Text extract:
◇ ◇ ◇ ◇

Both involve quests -- the first for a city of his dreams, the second to expand knowledge; both end in enlightenment -- the first more happily than the second (a very rare instance in Lovecraft of a protagonist emerging whole from such an enlightenment... albeit by the skin of his teeth, as it were; and most likely reflecting Lovecraft's own emotional state following his return to Providence from his "exile" in New York)

The Old Ones as parallel to the inhabitants of Inganok: both are almost semi-mythical, viewed with fear and awe; both are presented sympathetically in the end

Both present an unknown mountain range supposedly the highest in the world, only to be surpassed by a yet higher range and/or a single mountain ("Everest out of the running", as it is put in At the Mountains of Madness); the later tale also specifically mentions Kadath and the myths surrounding it, as well

Both, of course, hold many Dunsanian referents -- the earlier tale is even written in a pseudo-Dunsanian style, deals with many of the sorts of things one encounters in Dunsany's early work; while the latter makes references to Dunsany's dream tales and the like

Danforth's final vision in Mountains as parallel to Carter's chaotic ride on the shantak and the visions there; in both cases while leaving the site of their "enlightenment"

◇ ◇ ◇ ◇

Data excerpts
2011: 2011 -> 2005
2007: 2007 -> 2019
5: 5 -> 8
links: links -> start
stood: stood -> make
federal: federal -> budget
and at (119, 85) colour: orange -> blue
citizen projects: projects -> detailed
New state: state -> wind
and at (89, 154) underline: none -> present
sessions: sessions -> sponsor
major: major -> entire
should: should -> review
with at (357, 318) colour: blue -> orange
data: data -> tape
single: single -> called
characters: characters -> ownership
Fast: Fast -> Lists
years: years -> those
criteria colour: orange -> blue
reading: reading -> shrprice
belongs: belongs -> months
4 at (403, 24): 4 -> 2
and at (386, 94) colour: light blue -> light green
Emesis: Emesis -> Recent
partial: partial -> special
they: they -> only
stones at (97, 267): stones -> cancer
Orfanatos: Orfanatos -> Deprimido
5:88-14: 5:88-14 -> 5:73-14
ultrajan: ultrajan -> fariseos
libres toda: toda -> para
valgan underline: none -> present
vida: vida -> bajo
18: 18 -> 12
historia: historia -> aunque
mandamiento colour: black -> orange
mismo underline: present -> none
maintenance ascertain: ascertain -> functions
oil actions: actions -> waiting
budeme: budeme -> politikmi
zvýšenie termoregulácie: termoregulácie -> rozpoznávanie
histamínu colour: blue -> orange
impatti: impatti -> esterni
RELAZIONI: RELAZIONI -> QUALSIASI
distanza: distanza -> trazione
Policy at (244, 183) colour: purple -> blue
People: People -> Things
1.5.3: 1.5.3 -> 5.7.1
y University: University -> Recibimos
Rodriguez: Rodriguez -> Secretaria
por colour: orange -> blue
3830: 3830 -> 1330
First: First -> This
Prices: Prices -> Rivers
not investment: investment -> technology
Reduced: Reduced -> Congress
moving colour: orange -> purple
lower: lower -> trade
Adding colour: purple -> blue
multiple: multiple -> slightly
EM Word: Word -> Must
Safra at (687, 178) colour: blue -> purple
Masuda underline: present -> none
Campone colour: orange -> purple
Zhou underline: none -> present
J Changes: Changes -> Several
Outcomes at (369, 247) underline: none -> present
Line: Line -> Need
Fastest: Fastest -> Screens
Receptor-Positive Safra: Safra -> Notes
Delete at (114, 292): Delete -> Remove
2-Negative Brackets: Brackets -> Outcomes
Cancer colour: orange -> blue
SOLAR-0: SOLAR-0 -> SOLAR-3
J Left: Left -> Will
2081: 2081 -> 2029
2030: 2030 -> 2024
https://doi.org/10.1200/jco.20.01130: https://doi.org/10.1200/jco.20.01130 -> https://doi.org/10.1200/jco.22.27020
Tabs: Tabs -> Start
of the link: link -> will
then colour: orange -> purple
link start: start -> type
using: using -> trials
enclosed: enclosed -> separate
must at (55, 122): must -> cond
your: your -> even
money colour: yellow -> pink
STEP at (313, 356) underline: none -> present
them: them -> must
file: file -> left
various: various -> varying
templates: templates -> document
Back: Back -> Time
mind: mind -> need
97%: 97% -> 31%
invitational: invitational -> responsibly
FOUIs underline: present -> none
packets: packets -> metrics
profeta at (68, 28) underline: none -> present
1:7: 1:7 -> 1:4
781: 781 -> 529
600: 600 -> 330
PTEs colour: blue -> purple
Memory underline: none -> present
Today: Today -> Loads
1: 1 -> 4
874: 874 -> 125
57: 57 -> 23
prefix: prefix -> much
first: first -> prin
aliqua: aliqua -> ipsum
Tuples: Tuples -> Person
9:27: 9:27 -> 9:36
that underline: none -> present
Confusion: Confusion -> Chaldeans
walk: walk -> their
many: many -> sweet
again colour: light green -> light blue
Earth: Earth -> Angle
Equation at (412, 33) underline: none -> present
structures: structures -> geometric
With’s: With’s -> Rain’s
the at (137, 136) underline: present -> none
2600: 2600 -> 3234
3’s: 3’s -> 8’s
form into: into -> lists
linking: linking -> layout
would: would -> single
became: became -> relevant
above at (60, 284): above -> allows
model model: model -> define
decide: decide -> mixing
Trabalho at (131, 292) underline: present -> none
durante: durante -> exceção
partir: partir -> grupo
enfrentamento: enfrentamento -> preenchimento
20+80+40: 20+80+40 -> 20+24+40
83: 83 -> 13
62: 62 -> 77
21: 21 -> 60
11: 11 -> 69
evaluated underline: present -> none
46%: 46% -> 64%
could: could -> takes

◇ ◇ ◇ ◇

Aim A:
Translate this sentence from the notes on the two Lovecraft tales into Spanish: "The Old Ones as parallel to the inhabitants of Inganok: both are almost semi-mythical, viewed with fear and awe; both are presented sympathetically in the end"
Aim B:
Write a continuation of the notes comparing the two Lovecraft tales, picking up after their final point.

Expected answer A:
Los Antiguos como paralelo de los habitantes de Inganok: ambos son casi semimíticos, vistos con miedo y asombro; ambos se presentan con simpatía al final.

Expected answer B:
And a rather strange and very questionable one: the shoggoth as Nyarlathotep -- that is, filling something of the same role (not to mention both being chaotic in shape); the shoggoth recalling to Danforth and Dyer "the familiar stations of the Boston-Cambridge tunnel that burrowed through our peaceful native soil thousands of miles away in New England", while Nyarlathotep recalls to Carter his childhood in New England as the reality behind his marvellous sunset city of dreams -- and both instances forming and solidifying the enlightenment of their quests

Well, there it is. I would imagine there are other similarities -- and, of course, more differences than similarities -- but that's what I had in my head on waking this morning, and is enough to get the discusssion going (I hope).

Any thoughts, additions, amplifications, disagreements....?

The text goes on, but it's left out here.